Apple's post-PC strategy

Back when personal computers were the hot new thing, Microsoft and Apple took divergent business model paths. Microsoft was content to let others do the hardware manufacturing and run its OS. Apple, on the other hand, kept its system closed. It controlled hardware design and manufacturing. It wouldn't let its operating system run on other hardware.

The result? Microsoft grabbed a monopoly-level market share on the desktop while for some time Apple was largely confined to a few niches like graphics and education. Lack of application software became a serious strike against choosing a Mac.

You'd think there was an obvious lesson to be learned: Loosen up control over your software platform and allow it to propagate on many vendors' hardware.

Instead, Steve Jobs is opting for the same tactics that handed monopoly control to a competitor the last time round. Clever correction of strategy execution? Or that well-worn definition of insanity: doing the same thing over and over but expecting different results?

In an era when many expect open source and interoperability to reign supreme, Jobs still believes in a closed ecosystem, banking on the ability to control all facets of hardware and software ultimately offering a better, more exciting user experience.

Well, that and an unparalleled marketing machine.

It's a tough strategy to implement well. Your hardware/software offerings have to be viewed as superior in order to command pricing to keep margins up. It certainly helps to be both a technology and market leader -- or, more accurately, perceived to be -- as Apple has become in the smartphone and tablet space. But success attracts competitors -- often well-funded ones. And maintaining an edge is a challenge.

So far, though, I have to admit that Jobs has been spot on in execution.

While I'm still not buying an iPhone, Apple's share of the smartphone market rose another 2 points to 28% in the first quarter, according to Nielsen stats. Android rose the same 2% slice, to just 9%, while BlackBerery (35%) and Windows Mobile (19%) each declined a 2% share.

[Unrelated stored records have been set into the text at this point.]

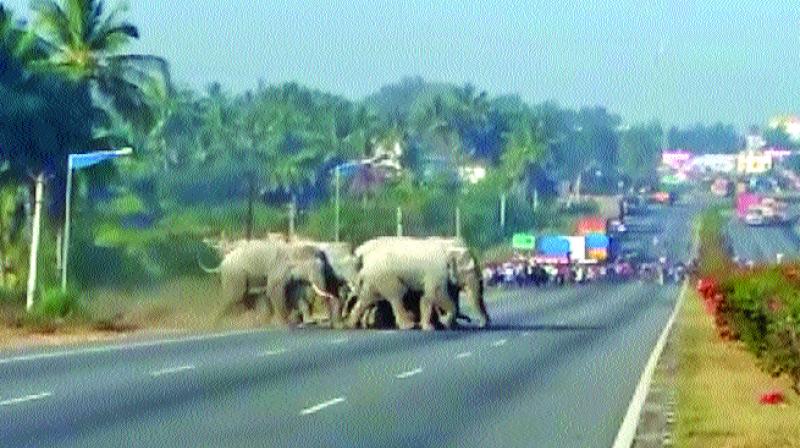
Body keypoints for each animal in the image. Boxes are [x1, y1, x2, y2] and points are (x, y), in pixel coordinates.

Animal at [348, 238, 488, 328]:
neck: (448, 245)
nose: (483, 324)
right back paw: (409, 325)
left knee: (367, 299)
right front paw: (444, 323)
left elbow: (427, 297)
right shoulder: (436, 271)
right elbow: (435, 294)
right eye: (471, 269)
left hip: (373, 280)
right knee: (397, 296)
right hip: (385, 278)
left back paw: (351, 325)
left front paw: (429, 327)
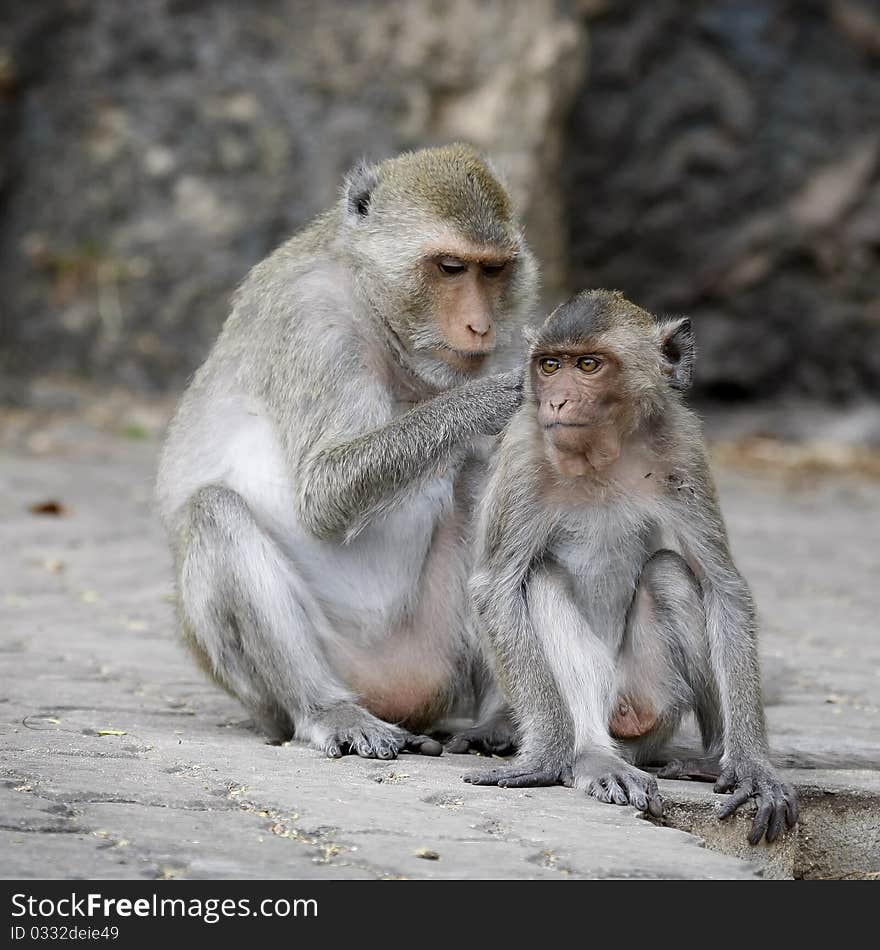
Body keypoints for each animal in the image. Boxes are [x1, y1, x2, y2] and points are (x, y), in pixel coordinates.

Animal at [157, 145, 536, 764]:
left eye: (494, 270)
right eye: (451, 268)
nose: (480, 326)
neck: (376, 313)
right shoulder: (312, 324)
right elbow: (323, 493)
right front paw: (492, 398)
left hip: (436, 652)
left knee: (480, 481)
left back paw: (501, 719)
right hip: (290, 681)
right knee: (215, 510)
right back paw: (326, 710)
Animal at [470, 292, 800, 848]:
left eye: (588, 365)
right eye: (550, 365)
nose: (557, 403)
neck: (601, 453)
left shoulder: (682, 446)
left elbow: (721, 584)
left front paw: (754, 767)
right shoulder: (524, 452)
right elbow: (498, 587)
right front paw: (544, 757)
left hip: (654, 702)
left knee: (669, 572)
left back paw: (711, 760)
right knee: (540, 578)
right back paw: (592, 756)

I retain a healthy skepticism on how this strategy will work in the long run, as Android catches up in the apps race on smartphones and competitors elbow into the tablet space. Interestingly, Android owners skew younger than iPhone: 55% of Android owners are 33 or younger vs. 47% of iPhone users.

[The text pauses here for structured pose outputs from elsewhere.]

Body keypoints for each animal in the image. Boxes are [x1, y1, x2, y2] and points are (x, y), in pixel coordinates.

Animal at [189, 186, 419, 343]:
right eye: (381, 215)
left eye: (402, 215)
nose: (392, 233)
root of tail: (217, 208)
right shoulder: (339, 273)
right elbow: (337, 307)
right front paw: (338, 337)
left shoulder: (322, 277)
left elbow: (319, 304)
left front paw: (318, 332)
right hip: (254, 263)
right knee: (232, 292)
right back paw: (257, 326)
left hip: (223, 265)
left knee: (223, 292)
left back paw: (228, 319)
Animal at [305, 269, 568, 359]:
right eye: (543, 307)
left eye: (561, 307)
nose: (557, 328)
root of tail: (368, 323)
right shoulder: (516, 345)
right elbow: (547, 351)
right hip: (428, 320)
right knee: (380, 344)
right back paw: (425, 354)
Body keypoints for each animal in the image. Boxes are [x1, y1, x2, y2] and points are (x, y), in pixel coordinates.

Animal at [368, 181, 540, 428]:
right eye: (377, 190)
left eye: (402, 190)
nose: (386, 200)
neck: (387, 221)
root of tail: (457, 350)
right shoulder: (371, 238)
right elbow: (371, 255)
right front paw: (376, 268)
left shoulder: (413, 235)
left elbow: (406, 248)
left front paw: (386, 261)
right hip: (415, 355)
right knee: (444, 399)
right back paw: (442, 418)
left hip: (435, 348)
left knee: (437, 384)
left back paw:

I'm not sure any strategy works in the long run in the tech space, though, where whole categories of hardware become obsolete faster than sitcoms. As the personal computer market matured, Windows PCs evolved into low-margin commodities, and the whole ecosystem was seen as "nothing special." Dependable, but dull. Certainly not generating the kind of marketing buzz and technolust that help pump up a manufacturer's profit margins.

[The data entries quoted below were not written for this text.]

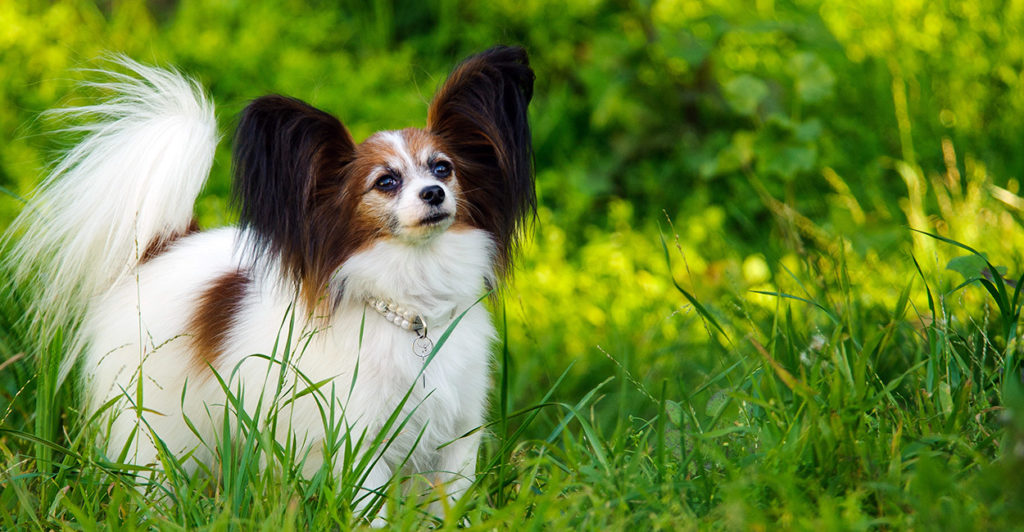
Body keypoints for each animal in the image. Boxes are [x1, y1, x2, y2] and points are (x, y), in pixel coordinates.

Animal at [6, 45, 536, 519]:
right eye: (386, 182)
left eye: (443, 168)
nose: (434, 194)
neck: (412, 310)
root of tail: (164, 246)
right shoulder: (358, 440)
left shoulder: (454, 438)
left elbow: (450, 507)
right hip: (152, 426)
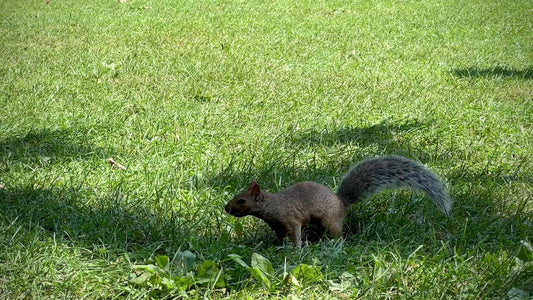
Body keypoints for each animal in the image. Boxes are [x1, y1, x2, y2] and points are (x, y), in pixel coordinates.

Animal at [222, 156, 450, 247]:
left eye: (241, 200)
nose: (226, 208)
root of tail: (341, 202)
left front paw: (295, 249)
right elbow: (281, 236)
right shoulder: (277, 225)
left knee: (338, 234)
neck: (272, 205)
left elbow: (294, 234)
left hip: (329, 221)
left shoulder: (291, 219)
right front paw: (280, 247)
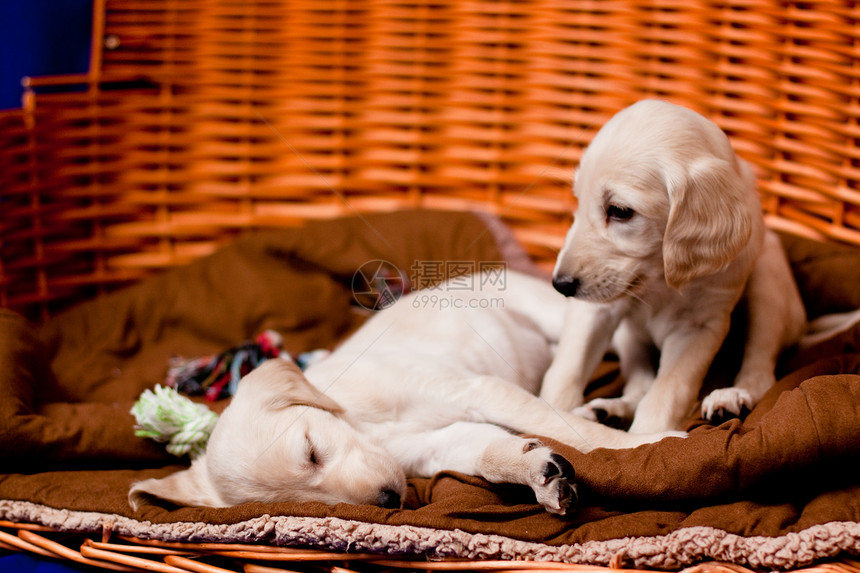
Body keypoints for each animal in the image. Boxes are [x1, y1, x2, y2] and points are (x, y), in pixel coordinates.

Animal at [131, 268, 680, 512]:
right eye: (307, 501)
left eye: (311, 451)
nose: (388, 499)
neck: (365, 425)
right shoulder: (439, 443)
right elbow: (488, 452)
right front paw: (533, 471)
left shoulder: (478, 390)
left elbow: (563, 426)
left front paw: (655, 445)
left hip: (558, 317)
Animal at [544, 100, 808, 434]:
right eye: (578, 202)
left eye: (620, 211)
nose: (560, 284)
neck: (659, 279)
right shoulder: (596, 309)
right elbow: (568, 368)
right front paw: (550, 413)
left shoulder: (697, 326)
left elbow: (667, 390)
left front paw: (645, 437)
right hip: (628, 338)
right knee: (639, 383)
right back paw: (610, 410)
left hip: (768, 284)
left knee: (760, 368)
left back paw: (730, 396)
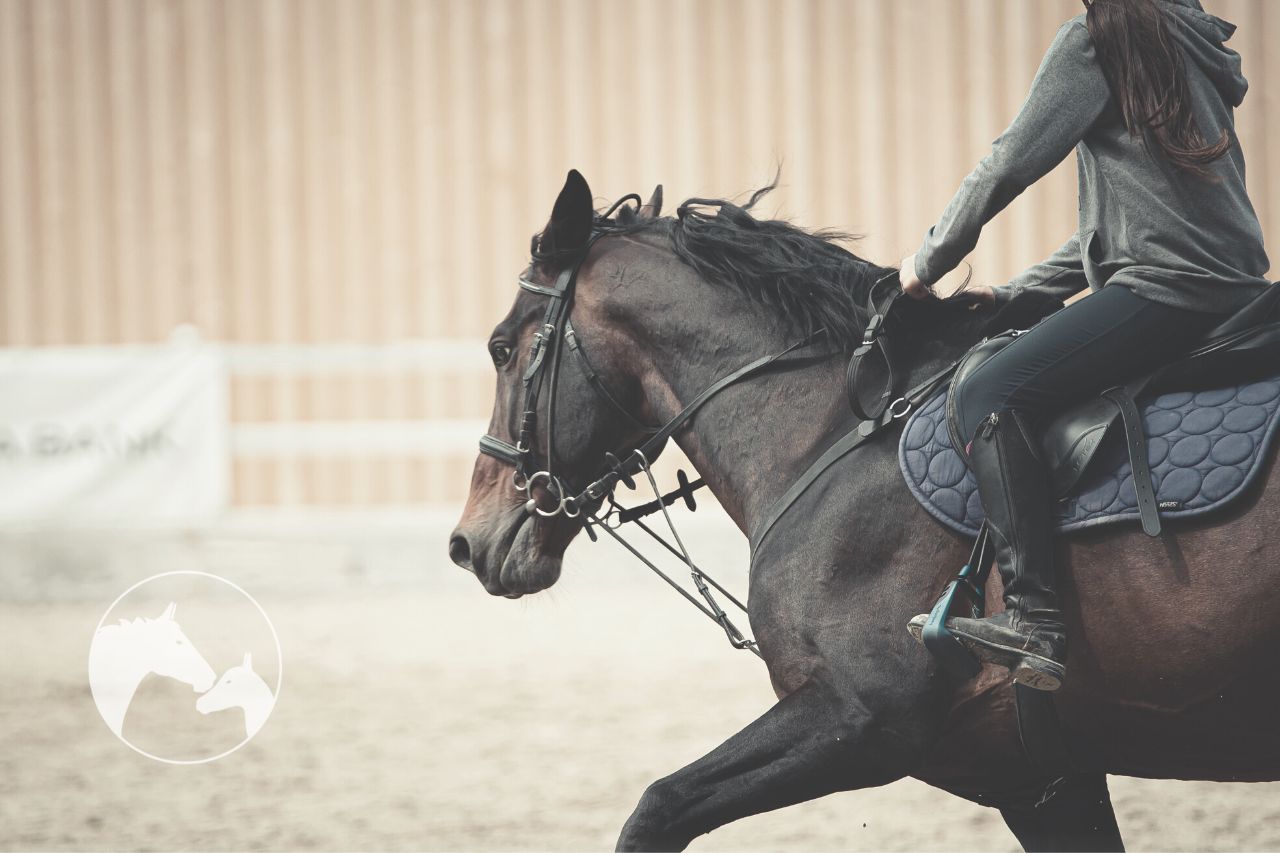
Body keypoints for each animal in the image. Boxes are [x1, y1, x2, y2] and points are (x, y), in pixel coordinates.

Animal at [449, 170, 1280, 851]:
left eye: (500, 347)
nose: (466, 542)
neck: (830, 432)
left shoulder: (862, 721)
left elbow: (656, 807)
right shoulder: (1040, 779)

Where Apple has excelled most of all is brand loyalty. Eighty percent of iPhone users say they want their next device to run the iPhone OS, compared with 70% Android, 47% BlackBerry and 34% Windows Mobile users, Nielsen says. And even I've got to admit that's impressive.

What I find even more striking, though, is that Apple is now the most appealing mobile platform when it comes to availability of cool new applications. And that's quite an achievement when the only hardware running your OS is your own.